How to complete this task: Rewrite every line of the entries below with each "photo" changed to "image" and nothing else altered. Leave the pictures out of your answer.

Stored dataset items:
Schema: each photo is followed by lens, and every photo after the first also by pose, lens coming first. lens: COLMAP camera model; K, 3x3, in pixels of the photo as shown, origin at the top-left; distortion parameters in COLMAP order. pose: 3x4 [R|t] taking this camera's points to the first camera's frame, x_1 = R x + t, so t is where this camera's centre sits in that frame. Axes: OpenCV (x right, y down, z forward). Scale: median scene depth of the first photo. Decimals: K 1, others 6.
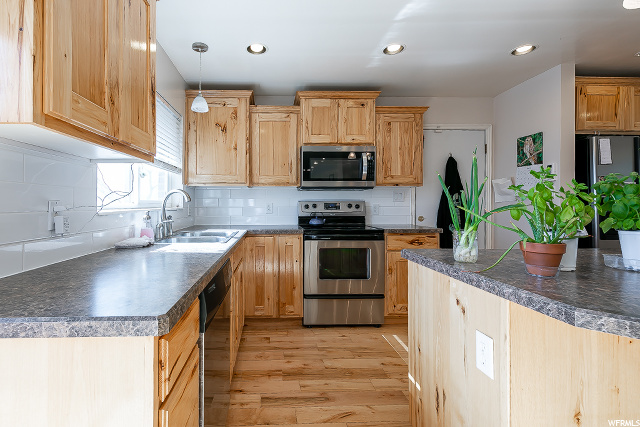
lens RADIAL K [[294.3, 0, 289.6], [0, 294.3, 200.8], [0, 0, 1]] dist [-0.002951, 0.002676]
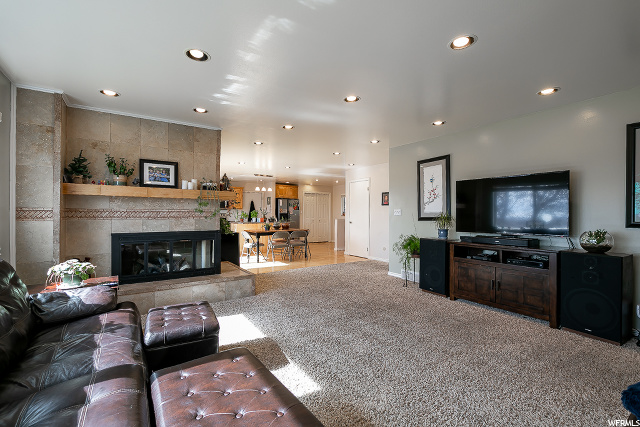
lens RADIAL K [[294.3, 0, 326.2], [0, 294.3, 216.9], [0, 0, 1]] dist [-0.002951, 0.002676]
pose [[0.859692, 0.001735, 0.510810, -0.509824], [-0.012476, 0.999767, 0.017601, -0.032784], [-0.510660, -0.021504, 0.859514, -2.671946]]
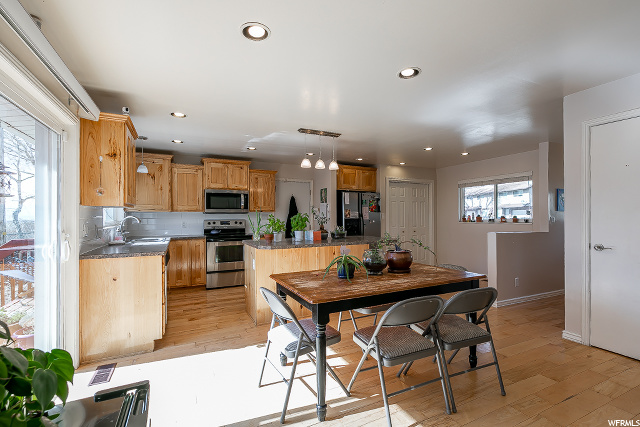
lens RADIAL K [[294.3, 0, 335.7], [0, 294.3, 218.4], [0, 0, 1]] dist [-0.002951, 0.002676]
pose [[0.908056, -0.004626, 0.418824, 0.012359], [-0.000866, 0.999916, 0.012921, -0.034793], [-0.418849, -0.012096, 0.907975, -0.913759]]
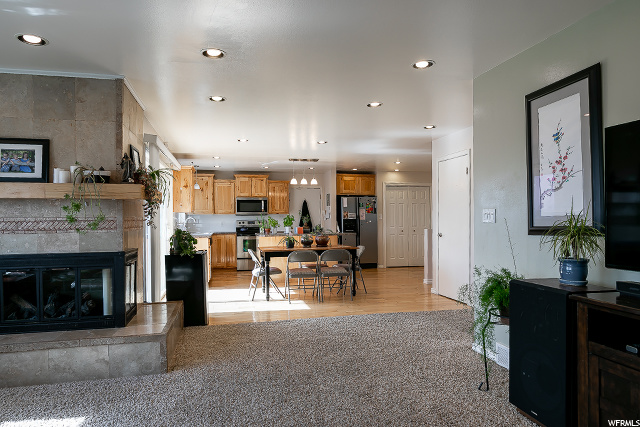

Task solution:
Schema: each image is followed by lens, and every image after the first also by pose, lens coming first. lens: COLMAP camera model; K, 3x3, in pixels of the image as shown, origin at the top-left; distortion parameters in COLMAP order. pose: 3x4 [R|t] taking this camera's points to the first camera's frame, x_1 = R x + t, so t is where this camera's centre sits in that frame. Axes: OpenCV (x right, y down, z forward). Scale: median scene depth of the first image. Decimals: K 1, others 6.
lens RADIAL K [[294.3, 0, 289.6], [0, 294.3, 200.8], [0, 0, 1]] dist [-0.002951, 0.002676]
lens RADIAL K [[294.3, 0, 326.2], [0, 294.3, 216.9], [0, 0, 1]] dist [-0.002951, 0.002676]
pose [[0.859692, 0.001735, 0.510810, -0.509824], [-0.012476, 0.999767, 0.017601, -0.032784], [-0.510660, -0.021504, 0.859514, -2.671946]]
lens RADIAL K [[294.3, 0, 335.7], [0, 294.3, 218.4], [0, 0, 1]] dist [-0.002951, 0.002676]
pose [[0.908056, -0.004626, 0.418824, 0.012359], [-0.000866, 0.999916, 0.012921, -0.034793], [-0.418849, -0.012096, 0.907975, -0.913759]]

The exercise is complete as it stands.